My best musical moments of 2012 was a long awaited one which took place on November 5th, Guy Fawkes Night, in the further darkest regions of North London. While the fireworks outside created a spectacle of noise and light over the skyline of London another racket of sound pollution was taking place inside the walls of Alexander Palace. Unknowingly at the time this night was about to become not only one of the best gigs of 2012 but possibly of my life. Two of my favourite artists The Kills and Jack White would be together under one roof on the same day and they would be making one of my favourite things. Music! Over the course of the past 5 years I have seen Jack White perform with every band incarnation that he has conjured up from the White Stripes to The Raconteurs, so many times in fact I have begun to loose count. This year however due to a few missed opportunities and dodgy ticket handlings my plans to see his solo shows had been foiled. When the news was announced that he would be heading two nights in this legendary London venue my disappointment soon turned to elevation and an earnest pursuit to get my hands on tickets began. After waiting what seemed like a lifetime to see one of my all time heroes again and the added bonus of having the Kill support, my levels of excitement and anticipation where rocketing sky high.

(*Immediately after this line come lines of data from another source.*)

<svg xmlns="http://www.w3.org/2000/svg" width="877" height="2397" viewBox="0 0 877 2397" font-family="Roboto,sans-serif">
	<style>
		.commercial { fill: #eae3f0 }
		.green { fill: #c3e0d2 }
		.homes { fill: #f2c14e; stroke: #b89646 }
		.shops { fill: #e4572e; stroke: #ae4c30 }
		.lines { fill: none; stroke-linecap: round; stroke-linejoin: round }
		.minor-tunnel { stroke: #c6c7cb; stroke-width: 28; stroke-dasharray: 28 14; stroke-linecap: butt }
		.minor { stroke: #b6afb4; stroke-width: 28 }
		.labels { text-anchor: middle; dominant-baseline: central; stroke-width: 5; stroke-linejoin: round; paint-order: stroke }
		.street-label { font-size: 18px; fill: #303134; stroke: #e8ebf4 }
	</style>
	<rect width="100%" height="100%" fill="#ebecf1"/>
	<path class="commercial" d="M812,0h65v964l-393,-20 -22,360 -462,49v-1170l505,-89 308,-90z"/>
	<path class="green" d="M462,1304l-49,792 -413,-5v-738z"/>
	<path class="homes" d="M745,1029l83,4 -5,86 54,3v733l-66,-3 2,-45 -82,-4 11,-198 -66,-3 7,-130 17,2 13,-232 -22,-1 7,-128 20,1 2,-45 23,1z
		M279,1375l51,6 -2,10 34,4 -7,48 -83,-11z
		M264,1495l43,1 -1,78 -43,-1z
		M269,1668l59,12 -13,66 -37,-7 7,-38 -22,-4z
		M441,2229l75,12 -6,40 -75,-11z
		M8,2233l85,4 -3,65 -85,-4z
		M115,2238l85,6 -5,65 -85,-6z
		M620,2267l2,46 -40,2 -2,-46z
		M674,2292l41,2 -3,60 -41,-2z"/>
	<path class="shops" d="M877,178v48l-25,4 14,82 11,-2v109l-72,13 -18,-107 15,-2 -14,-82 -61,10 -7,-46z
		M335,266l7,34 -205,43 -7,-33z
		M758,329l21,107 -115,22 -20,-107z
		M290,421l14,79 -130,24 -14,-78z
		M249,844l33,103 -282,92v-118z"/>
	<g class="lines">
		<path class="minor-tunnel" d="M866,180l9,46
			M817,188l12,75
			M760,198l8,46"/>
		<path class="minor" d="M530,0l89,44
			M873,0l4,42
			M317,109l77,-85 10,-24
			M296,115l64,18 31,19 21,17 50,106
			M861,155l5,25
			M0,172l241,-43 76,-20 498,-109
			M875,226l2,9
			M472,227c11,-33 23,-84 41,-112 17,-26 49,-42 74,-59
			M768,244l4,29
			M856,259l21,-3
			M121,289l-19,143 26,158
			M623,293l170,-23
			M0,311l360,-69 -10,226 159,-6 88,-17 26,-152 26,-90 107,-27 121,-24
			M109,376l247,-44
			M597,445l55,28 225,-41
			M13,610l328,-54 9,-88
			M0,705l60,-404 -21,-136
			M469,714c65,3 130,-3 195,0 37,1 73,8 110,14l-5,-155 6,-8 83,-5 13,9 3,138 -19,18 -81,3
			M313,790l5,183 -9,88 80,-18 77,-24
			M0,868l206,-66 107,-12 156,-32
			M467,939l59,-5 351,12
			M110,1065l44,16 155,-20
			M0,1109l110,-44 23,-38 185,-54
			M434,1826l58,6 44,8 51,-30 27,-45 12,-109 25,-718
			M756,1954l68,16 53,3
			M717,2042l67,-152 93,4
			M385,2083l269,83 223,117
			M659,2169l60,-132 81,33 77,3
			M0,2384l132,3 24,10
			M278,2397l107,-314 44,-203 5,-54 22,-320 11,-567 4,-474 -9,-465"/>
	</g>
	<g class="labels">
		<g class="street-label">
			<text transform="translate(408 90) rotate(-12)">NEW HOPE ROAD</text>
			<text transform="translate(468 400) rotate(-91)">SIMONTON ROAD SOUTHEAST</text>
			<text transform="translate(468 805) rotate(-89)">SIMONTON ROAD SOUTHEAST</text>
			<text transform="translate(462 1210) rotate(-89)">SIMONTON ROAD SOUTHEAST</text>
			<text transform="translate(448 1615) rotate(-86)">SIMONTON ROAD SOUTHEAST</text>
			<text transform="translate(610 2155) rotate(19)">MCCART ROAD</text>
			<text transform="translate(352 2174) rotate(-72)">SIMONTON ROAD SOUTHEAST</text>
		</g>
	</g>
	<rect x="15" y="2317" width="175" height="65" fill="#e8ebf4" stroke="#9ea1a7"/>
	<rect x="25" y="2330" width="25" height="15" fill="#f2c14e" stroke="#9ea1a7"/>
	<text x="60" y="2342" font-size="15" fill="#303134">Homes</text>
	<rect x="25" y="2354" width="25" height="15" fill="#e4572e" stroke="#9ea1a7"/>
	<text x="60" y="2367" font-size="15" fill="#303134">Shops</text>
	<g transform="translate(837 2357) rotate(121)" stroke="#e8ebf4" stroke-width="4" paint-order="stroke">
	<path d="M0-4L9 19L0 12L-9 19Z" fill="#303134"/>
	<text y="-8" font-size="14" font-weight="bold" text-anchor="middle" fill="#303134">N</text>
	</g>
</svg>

The evening started off good, having just entered into the weekend spirit of things and still buzzing from a seeing Beach House the previous night I was fully revved up for some more gig action. Taking to the stage first to warm up the crowd was the primitive garage rock duo The Kills. Fronted by the sultry queen Alison Mosshart and guitarist Jamie Hince they performed an energetic and passionate set. Dark and vicarious, exhilarant and gripping, they seduced the crowd into a wild frenzy of commotion. I was most impressed by the four military precision-synchronised drummers who thumped out some powerful drum beats in the background. Alison Mosshart is the super star of the band and she knows how to charm a crowd with her dusky voice. Despite her onstage swagger being more stagger she still managed to mould the audience like putty as Jamie Hince rocked out beside her.
The played for a good hour but the best part of night was yet to come. As the stage was set up by Jack’s dapper roadies and as the lights began to lower the crowds inside the great grandeur of Alexandra Palace began to swell. For his solo tour Jack has bought with him two bands one all male the other all female each playing a different night. Tonight was the turn of the all girl band who held there own against Jack’s monstrous swells of garage rock.
Anyone that’s been lucky to see Jack White perform will know how much he ignites the crowd with his fervent aggressive attitude in his performance. I have never seen anyone command a guitar like he does and tonight he was in full control. With a vast back catalogue of songs to pick from the former White Stripes front man bustled his way trough a mixture of his most recent album Blunderbuss, White Stripes, Raconteurs and Dead Weather tunes but it was his performance of White Stripes songs that got the crowd in a frenzy including “Dead Leaves and The Dirty Ground”, “Hotel Yobra”, “Hello Operator” and The White Stripes’ most crowd pleasing and chaos starter song “Seven Nation Army”.
The only downside of the evening, apart from the epic trip I needed to make from my flat in south west London to the venue on the other side of the city was the missed opportunity Alision Mosshart and Jack White didn’t take to perform together. If not maybe for a small duet then a performance of a Dead Weather song or two. My complaints go as far as that and the night will go down as an epic moment for me. Everything was perfect about that gig and it exceeded my expectation. Jack White is an extraordinary front man, performer and musical genius but above all a true rock and roll icon.